Quoted passage
::::
Costs broken out (This is for two people):
Lodging (all nights were spent at AirBnb's) - $2,225.40 (41.87% of total)
Touristy Stuff (Entrance fees, gondola, audio headsets, etc.) - $848.41 (15.96% of total)
Transportation (Airfare with frequent flyer miles***, Trains, Boats, Bus, etc.) - $919.42 (17.30% of total)
Food & Drink: $1192.97 (22.44% of total)
Misc (Souvenirs/gifts, phone, etc.) - $128.92 (2.43% of total)
Total: $5,315.10

A few notes about costs:
-Total cash spent on the trip was around €650. Italy is definitely more of a cash based country in which only at sit down restaurants or at most ticket places do they take credit cards. Most gelato places, souvenir shops, taxi's, cafe's only took cash. We used credit card whenever we could, but for the most part, cash was the preferred method of payment. Also, we had some issues with credit card machines which would take a few attempts to actually finalize the transaction. I would say €250/week and more in Rome since things are about 10-15% more expensive there compared to the other cities.
-We paid $150 for our airfare using frequent flier miles
-Some of the costs were just converted to USD from Euro by multiplying by 1.15 for simplicity, so the actual cost could be slightly less (up to 5% given the exchange rates)
-Gelato made up a big part of our Food & Drink costs, not because it was expensive, it was just something we really liked there!
-Food was significantly cheaper than we thought it would be which was a very pleasant surprise, especially the beer & wine costs. Standard Italy beer (Peroni, Nastro, Moretti) was generally €3-5, averaging around €4. House white wine was around those prices too.
-We could have spent a lot more on food, but we ate simply, mostly Pizza and Pasta, so our food costs ranged from €5-20 per person for lunch and €10-30 per person for dinner, generally an average of €10 for lunch and €20 or so for dinner.
-The bulk of our transportation costs were the long distance rails (i.e. Naples to Florence or Venice to Rome), total cost of those were $400 just about and the rest we spent on regional train tickets, buses, taxi's, etc. We didn't use taxi's much and spent most of our time walking or using the subway in Rome. Total taxi costs for us were €100 and that includes €50 for a taxi to the airport from Rome, average taxi cost was around €10.
::::
Description of the task
List every spending category in the trip cost breakdown above, along with the dollar amount given for each.

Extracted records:
::::
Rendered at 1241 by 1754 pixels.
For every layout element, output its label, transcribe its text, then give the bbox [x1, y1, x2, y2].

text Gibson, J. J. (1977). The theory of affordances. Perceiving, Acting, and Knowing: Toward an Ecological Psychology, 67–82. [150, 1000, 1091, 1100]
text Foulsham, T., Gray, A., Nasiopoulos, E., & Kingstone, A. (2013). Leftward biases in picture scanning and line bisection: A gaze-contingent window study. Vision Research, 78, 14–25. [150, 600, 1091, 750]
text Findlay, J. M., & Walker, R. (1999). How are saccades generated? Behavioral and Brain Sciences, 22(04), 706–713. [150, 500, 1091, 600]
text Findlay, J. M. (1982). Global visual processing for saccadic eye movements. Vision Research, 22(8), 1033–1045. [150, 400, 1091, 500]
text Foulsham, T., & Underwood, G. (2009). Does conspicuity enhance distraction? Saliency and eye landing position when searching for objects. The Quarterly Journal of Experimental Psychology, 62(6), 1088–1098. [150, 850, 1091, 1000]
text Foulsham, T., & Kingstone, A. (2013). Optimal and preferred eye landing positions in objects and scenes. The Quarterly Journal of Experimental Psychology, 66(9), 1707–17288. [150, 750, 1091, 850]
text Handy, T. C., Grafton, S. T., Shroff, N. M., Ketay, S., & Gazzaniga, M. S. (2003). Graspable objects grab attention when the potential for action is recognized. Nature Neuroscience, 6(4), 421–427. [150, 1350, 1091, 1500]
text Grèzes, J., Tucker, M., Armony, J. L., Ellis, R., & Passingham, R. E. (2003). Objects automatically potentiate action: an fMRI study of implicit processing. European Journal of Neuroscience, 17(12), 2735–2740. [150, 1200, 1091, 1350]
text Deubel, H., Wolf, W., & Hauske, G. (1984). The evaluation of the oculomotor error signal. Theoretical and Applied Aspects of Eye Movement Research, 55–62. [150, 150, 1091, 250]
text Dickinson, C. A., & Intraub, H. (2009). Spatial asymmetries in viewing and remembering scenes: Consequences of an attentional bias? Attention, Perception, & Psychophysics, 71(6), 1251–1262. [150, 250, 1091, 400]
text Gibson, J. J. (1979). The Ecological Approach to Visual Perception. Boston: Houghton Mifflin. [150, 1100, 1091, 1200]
::::
Answer to this exercise
- Lodging: $2,225.40
- Touristy Stuff: $848.41
- Transportation: $919.42
- Food & Drink: $1192.97
- Misc: $128.92